Your reply should hold only the lines from the records below where "posición" occurs.
Information shown Start Marker
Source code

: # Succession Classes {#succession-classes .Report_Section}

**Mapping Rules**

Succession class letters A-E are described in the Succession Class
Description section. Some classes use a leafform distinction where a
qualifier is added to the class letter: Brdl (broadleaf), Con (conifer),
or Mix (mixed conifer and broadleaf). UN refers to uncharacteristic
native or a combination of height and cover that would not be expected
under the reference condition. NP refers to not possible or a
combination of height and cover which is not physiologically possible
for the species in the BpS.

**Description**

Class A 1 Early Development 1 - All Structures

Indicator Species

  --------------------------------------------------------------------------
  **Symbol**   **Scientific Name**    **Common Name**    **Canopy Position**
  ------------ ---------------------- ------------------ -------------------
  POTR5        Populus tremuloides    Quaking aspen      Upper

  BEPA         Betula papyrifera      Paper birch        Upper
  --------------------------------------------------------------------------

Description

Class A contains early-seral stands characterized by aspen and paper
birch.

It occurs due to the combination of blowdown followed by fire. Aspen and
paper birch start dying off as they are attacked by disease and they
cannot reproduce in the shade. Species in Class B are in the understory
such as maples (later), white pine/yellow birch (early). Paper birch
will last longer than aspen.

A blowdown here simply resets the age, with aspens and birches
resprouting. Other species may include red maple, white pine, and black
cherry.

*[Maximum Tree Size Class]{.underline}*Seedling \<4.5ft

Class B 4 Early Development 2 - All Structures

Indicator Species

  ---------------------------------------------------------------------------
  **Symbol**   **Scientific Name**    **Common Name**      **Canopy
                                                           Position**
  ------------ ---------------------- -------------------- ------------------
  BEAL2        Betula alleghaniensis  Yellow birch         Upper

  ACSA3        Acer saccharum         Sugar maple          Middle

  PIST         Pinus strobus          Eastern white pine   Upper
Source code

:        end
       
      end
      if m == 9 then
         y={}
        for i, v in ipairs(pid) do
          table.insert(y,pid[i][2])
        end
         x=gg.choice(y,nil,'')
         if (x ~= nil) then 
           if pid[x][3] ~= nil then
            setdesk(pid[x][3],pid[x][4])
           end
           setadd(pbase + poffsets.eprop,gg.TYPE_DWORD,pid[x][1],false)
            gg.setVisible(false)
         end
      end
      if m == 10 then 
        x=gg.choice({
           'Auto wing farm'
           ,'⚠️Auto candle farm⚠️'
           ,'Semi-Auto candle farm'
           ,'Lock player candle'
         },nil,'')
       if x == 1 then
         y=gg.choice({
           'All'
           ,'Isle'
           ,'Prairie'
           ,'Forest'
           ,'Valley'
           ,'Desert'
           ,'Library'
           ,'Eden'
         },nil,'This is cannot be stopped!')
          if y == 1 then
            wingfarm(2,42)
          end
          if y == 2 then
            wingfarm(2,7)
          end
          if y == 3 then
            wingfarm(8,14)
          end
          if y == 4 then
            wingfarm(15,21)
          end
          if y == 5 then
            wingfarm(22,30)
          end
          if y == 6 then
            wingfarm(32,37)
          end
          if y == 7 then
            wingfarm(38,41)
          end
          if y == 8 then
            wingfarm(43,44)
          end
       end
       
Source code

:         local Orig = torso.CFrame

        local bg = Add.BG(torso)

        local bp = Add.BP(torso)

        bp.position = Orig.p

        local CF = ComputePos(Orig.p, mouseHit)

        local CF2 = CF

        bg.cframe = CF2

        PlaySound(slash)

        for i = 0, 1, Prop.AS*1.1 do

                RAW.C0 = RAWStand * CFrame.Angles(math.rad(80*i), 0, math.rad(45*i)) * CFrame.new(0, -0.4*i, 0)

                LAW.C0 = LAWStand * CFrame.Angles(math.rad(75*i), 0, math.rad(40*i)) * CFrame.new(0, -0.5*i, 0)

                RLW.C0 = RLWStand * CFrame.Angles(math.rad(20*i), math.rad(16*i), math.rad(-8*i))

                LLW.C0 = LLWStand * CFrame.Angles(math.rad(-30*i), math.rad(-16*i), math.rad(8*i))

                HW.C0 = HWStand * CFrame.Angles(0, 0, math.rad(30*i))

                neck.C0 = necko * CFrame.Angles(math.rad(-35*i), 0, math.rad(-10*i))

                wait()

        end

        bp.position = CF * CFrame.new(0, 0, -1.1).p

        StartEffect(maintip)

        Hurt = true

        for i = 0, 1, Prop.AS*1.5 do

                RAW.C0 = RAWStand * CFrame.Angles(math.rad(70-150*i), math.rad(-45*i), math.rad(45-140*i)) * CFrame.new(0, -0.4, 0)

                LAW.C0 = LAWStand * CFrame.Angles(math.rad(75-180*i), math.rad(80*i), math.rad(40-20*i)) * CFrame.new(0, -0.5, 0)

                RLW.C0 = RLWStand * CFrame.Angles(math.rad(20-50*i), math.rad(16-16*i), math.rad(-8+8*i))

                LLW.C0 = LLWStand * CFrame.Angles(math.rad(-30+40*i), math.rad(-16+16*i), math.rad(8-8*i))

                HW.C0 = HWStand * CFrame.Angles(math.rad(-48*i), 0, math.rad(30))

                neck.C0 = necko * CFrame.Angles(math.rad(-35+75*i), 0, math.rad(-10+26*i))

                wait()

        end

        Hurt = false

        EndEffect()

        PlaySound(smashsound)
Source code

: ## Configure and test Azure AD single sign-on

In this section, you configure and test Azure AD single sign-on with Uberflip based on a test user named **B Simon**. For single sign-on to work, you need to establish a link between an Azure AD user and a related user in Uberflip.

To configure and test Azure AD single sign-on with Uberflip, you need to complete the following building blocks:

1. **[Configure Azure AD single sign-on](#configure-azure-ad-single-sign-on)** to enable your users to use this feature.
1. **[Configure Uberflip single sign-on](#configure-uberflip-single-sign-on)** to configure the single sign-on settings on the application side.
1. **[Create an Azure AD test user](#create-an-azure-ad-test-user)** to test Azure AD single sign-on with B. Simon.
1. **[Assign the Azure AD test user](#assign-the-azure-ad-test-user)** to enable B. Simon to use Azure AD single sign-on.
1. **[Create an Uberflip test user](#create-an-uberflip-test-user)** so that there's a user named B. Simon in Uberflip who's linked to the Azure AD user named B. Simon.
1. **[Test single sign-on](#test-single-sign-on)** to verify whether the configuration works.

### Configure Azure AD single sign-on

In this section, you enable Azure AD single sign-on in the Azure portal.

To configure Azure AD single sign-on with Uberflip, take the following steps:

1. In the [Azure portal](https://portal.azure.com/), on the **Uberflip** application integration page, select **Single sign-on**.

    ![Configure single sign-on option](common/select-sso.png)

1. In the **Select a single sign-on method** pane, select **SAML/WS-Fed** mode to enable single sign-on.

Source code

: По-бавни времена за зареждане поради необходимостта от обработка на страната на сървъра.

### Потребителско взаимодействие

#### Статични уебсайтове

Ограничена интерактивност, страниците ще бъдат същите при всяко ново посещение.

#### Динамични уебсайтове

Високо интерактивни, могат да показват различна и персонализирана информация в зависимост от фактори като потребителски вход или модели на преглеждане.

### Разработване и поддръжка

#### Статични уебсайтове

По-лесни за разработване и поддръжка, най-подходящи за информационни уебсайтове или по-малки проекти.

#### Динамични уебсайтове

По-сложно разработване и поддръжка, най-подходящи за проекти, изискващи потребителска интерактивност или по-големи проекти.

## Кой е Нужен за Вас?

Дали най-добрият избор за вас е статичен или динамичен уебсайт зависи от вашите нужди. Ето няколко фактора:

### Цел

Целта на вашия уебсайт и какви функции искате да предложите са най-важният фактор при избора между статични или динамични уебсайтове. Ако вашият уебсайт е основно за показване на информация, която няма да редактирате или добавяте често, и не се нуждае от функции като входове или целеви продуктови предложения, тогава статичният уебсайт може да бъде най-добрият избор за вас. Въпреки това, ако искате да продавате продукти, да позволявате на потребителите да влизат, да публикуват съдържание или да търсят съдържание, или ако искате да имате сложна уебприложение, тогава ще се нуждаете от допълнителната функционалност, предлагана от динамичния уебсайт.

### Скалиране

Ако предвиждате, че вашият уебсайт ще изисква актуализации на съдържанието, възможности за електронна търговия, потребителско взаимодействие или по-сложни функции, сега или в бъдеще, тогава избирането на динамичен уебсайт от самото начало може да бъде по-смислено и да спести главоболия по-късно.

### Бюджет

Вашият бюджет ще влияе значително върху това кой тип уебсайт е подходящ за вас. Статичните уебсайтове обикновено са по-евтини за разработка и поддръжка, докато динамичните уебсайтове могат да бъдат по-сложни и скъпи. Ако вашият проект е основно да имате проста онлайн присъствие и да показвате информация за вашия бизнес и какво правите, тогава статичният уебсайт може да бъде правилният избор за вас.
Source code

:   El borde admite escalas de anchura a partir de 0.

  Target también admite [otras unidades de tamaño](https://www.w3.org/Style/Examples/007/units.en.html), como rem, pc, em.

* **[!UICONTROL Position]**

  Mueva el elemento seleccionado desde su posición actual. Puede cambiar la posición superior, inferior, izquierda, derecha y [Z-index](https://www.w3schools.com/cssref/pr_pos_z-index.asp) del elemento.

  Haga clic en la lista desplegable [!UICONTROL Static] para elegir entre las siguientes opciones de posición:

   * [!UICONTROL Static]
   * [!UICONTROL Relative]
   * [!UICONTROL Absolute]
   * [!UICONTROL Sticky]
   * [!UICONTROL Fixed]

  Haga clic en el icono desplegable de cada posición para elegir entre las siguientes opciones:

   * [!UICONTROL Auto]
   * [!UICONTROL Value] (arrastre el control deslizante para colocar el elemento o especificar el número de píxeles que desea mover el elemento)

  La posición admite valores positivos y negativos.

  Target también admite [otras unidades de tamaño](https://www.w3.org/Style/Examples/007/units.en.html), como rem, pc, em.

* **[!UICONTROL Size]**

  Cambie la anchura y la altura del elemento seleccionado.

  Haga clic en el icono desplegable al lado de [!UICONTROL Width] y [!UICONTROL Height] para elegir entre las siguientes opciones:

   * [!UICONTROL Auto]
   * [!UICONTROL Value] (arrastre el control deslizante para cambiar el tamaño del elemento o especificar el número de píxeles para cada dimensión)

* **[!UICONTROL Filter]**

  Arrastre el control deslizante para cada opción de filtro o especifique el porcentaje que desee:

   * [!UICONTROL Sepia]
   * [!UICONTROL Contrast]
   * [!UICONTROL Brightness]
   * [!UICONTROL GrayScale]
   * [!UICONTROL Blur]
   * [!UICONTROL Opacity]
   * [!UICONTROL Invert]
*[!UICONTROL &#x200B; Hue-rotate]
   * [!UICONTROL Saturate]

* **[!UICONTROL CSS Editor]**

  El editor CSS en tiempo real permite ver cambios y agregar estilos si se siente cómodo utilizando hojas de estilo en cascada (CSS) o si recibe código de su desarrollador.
Information shown End Marker
— Exercise result —
  Mueva el elemento seleccionado desde su posición actual. Puede cambiar la posición superior, inferior, izquierda, derecha y [Z-index](https://www.w3schools.com/cssref/pr_pos_z-index.asp) del elemento.
  Haga clic en la lista desplegable [!UICONTROL Static] para elegir entre las siguientes opciones de posición:
  Haga clic en el icono desplegable de cada posición para elegir entre las siguientes opciones:
  La posición admite valores positivos y negativos.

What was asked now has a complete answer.